▼▼▼
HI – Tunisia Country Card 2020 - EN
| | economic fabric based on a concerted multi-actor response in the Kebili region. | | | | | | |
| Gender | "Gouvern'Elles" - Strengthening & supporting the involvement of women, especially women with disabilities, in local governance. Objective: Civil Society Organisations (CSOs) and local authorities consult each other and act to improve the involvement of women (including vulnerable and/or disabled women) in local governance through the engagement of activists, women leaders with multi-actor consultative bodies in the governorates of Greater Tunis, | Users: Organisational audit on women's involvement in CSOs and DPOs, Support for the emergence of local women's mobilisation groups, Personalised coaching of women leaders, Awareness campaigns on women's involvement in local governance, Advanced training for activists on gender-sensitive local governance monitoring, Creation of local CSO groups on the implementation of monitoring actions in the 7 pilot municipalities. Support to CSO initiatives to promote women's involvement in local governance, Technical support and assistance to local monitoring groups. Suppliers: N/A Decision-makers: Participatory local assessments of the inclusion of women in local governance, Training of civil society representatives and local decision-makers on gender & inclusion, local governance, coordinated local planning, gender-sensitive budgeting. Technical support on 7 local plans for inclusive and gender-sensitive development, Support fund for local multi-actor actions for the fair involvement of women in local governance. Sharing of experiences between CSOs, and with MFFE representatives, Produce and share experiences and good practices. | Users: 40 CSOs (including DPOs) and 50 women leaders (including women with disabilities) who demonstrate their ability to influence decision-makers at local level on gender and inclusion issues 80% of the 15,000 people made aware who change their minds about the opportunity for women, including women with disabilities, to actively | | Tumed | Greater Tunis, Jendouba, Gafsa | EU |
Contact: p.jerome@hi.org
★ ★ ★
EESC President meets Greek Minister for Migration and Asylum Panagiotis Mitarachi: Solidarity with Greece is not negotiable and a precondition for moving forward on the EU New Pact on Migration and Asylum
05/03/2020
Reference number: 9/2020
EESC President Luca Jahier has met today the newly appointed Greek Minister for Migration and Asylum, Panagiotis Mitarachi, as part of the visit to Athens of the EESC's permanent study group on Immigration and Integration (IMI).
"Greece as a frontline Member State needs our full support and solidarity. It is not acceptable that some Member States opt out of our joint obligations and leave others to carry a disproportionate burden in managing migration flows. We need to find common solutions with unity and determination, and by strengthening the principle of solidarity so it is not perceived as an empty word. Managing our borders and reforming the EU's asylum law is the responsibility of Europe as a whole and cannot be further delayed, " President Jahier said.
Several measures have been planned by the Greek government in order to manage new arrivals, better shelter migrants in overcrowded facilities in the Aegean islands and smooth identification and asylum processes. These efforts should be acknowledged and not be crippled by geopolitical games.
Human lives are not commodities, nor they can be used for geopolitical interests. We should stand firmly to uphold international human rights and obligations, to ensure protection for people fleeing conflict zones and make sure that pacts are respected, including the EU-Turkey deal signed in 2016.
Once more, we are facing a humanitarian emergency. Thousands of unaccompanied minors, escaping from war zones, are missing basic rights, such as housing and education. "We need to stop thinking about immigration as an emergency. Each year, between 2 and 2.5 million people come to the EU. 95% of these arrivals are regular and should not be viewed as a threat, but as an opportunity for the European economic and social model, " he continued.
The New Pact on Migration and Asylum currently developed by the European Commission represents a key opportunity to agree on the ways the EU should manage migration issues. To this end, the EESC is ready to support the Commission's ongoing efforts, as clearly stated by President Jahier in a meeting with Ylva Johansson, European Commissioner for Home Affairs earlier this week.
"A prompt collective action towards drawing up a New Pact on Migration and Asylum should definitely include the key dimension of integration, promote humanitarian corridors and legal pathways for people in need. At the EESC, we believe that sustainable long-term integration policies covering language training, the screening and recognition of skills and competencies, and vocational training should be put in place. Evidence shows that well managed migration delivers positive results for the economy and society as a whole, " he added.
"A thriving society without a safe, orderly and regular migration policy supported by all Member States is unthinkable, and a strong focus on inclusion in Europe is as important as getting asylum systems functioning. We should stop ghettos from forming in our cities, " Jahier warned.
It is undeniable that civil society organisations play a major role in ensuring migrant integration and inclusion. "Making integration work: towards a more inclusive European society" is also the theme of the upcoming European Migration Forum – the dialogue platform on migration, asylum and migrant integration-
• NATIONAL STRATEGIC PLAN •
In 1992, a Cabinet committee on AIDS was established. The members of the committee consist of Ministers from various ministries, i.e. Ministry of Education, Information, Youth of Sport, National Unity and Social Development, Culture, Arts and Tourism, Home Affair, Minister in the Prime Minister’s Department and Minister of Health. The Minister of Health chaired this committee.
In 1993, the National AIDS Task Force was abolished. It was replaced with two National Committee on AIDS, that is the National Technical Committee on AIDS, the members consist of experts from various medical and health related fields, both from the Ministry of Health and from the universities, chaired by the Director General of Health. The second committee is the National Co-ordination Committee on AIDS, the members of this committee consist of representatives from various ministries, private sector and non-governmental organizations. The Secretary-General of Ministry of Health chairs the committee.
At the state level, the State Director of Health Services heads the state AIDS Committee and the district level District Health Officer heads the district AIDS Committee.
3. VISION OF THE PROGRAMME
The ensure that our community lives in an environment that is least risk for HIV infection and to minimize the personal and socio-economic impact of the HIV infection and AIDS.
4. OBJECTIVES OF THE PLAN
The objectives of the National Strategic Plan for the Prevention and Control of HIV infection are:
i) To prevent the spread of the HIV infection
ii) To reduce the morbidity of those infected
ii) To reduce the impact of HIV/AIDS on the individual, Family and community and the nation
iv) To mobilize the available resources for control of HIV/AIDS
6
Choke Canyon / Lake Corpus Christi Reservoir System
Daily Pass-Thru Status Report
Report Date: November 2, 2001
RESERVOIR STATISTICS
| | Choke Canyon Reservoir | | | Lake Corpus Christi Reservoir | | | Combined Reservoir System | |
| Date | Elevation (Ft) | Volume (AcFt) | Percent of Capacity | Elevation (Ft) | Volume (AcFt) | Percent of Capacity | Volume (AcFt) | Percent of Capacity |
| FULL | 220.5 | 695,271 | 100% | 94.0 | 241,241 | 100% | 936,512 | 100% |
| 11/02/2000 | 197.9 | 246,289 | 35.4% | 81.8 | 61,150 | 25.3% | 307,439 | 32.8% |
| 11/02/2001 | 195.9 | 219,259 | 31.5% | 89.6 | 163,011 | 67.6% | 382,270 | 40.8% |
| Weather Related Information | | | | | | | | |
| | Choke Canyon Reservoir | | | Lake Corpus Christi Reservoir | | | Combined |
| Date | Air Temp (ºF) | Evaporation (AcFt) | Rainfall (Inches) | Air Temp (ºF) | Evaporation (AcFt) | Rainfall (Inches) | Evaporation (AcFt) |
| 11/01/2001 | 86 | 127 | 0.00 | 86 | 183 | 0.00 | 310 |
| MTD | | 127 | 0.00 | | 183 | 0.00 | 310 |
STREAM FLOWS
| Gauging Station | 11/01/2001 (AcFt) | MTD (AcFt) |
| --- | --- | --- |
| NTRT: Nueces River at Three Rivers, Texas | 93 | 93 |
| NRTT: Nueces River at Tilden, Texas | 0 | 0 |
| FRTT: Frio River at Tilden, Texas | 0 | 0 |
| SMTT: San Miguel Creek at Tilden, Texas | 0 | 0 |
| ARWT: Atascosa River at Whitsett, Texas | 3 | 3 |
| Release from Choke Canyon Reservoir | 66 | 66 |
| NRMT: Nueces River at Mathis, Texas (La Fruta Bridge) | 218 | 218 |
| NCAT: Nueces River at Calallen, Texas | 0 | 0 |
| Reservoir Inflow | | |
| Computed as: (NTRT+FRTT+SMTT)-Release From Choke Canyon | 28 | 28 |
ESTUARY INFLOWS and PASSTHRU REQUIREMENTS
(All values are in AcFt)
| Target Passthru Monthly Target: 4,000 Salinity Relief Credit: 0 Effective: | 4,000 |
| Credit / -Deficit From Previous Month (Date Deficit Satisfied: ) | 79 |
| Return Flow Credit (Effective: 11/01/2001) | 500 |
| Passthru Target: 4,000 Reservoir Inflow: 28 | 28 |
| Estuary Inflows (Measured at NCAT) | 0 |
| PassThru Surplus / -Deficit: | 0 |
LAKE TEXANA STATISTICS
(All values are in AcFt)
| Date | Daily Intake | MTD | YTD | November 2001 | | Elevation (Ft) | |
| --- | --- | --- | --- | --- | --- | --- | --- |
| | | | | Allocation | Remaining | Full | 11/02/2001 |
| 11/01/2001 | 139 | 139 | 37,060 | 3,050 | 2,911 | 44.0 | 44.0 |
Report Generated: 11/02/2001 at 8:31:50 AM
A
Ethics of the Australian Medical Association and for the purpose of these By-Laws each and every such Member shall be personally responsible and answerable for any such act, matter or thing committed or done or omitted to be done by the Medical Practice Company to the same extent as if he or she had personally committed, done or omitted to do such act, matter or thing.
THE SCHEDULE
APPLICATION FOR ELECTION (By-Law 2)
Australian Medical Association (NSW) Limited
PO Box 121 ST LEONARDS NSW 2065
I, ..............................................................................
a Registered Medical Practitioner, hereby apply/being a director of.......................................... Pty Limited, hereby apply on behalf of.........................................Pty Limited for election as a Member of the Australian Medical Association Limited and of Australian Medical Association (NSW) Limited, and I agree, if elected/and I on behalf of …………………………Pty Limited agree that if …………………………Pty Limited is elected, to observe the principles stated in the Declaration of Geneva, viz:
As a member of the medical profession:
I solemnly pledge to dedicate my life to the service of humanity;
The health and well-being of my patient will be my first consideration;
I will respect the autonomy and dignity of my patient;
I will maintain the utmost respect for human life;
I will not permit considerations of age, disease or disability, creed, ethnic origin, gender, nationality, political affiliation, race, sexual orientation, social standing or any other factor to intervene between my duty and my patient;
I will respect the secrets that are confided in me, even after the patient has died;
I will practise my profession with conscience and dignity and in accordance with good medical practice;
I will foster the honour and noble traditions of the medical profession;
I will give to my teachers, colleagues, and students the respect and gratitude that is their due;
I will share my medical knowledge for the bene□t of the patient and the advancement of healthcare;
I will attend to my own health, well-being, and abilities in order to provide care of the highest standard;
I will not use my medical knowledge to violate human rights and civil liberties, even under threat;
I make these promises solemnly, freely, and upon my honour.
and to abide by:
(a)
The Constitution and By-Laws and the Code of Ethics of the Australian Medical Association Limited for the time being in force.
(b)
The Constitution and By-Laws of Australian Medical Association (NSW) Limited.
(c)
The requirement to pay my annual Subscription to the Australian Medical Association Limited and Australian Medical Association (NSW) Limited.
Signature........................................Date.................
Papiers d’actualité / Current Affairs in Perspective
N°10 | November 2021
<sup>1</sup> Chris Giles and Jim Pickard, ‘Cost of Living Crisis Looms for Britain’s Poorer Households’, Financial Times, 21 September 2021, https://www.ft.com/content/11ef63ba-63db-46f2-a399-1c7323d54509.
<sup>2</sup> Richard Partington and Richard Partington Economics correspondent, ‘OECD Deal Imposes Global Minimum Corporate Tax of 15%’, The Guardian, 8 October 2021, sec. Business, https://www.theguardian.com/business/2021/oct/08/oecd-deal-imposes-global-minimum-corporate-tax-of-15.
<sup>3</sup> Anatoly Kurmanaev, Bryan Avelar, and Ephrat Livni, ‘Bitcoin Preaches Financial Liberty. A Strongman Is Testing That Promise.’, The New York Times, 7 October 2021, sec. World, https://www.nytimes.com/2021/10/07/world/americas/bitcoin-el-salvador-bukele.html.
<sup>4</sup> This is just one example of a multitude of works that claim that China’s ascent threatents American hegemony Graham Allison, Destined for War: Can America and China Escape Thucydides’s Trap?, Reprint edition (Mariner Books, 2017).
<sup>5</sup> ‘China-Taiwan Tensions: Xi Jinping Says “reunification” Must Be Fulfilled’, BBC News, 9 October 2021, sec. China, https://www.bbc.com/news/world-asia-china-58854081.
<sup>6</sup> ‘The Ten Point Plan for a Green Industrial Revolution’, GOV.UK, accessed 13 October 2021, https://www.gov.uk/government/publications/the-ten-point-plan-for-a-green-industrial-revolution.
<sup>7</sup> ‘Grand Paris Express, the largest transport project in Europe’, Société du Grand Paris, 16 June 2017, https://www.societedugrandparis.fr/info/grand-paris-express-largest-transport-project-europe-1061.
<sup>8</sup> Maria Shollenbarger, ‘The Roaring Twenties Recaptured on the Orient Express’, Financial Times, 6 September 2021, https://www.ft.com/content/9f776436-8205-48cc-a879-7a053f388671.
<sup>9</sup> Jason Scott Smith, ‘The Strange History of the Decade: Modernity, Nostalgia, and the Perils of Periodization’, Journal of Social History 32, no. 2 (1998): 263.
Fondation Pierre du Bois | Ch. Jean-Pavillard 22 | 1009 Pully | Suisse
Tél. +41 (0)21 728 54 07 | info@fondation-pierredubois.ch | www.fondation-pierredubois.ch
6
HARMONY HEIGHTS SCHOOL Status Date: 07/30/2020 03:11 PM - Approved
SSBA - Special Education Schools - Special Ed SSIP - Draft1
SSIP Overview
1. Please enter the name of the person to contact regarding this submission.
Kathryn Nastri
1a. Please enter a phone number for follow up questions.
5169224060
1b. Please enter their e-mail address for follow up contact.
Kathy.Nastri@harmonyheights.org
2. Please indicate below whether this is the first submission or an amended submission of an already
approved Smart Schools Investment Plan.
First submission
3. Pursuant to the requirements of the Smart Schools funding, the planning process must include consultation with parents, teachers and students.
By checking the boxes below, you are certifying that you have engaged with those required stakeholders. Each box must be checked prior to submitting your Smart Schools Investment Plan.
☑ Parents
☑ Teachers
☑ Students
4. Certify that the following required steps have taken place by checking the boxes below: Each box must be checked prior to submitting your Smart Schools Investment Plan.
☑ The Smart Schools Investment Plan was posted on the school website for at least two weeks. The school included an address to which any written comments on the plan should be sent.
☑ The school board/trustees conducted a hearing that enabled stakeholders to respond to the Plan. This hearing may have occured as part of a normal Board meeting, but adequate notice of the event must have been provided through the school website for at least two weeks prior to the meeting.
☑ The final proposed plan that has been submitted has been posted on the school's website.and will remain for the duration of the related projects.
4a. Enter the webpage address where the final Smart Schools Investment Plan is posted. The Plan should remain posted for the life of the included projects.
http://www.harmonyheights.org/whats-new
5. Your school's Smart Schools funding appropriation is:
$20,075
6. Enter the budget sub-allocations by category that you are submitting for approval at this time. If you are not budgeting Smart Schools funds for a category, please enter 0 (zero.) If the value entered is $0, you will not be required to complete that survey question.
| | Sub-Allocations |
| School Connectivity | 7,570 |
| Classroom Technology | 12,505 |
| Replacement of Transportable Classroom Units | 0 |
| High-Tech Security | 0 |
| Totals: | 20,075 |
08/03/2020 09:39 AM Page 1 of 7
▲▲▲
## TASK TO CARRY OUT
What the answer needs is every line from the data above with "projects" in it.

## RESULT
☑ The final proposed plan that has been submitted has been posted on the school's website.and will remain for the duration of the related projects.
4a. Enter the webpage address where the final Smart Schools Investment Plan is posted. The Plan should remain posted for the life of the included projects.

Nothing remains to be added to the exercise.